All securities issued in the Placement are subject to a four month hold period.
The proceeds raised from the Flow-Through Units will be used to further exploration work on the Ogden Gold Project in Timmins Ontario and other Canadian Exploration Expenses (within the meaning of the Income Tax Act (Canada)), with the Company using its best efforts to ensure that such Canadian Exploration Expenses qualify as a “flow-through mining expenditure” for purposes of the Income Tax Act (Canada), related to the exploration of the Company’s exploration projects.

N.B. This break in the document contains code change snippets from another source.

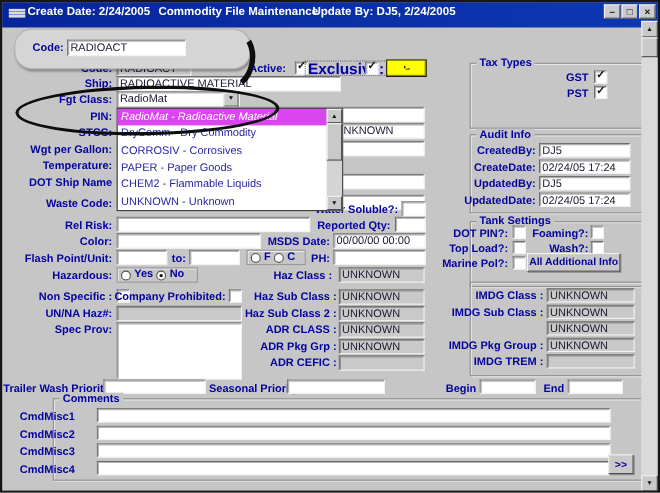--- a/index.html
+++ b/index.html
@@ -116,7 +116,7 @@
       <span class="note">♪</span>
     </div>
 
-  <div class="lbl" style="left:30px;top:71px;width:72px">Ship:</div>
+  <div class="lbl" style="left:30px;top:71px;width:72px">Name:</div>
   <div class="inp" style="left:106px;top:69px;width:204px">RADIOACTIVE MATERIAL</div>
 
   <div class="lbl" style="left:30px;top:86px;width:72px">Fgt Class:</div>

About Metals Creek Resources Corp.
Metals Creek Resources Corp. is a junior exploration company incorporated under the laws of the Province of Ontario, is a reporting issuer in Alberta, British Columbia and Ontario, and has its common shares listed for trading on the Exchange under the symbol “MEK”. Metals Creek has earned a 50% interest in the Ogden Gold Property, including the former Naybob Gold mine, located 6 km south of Timmins, Ontario and has a 8 km strike length of the prolific Porcupine-Destor Fault (P-DF) that stretches between Timmins, Ontario and Val d’Or, Quebec. The Company has also entered into a JV with Benton Resources on Metals Creeks Staghorn Gold Project in Newfoundland. Metals Creek has also made a new gold/silver discovery in the “White Gold District” on the Squid East project in the Yukon and is engaged in the identification, acquisition, exploration and development of other mineral resource properties, and presently has mining interests in Ontario, Yukon and Newfoundland and Labrador. Additional information concerning the Company is contained in documents filed by the Corporation with securities regulators, available under its profile at www.sedar.com.

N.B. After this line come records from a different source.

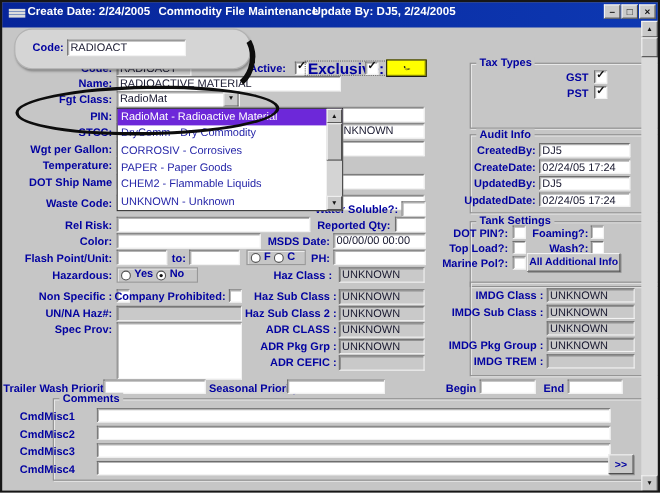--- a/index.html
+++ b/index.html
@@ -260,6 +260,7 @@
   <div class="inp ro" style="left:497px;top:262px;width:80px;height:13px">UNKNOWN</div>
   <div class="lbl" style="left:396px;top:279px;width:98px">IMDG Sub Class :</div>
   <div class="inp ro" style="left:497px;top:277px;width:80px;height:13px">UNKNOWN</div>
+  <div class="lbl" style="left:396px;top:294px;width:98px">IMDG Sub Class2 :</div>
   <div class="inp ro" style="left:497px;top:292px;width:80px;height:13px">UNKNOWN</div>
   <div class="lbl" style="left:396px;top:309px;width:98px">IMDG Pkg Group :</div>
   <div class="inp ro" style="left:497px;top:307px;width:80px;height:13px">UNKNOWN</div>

On Behalf Of the Board of Directors
Metals Creek Resources Corp.
Alexander Stares, President and CEO
Telephone: (709)-256-6060
Fax: (709)-256-6061
Email: astares@metalscreek.com
MetalsCreek.com
Twitter.com/MetalsCreekRes
Facebook.com/MetalsCreek
Neither the TSX Venture Exchange nor its Regulation Services Provider (as that term is defined in the policies of the TSX Venture Exchange) accepts responsibility for the adequacy or accuracy of this release.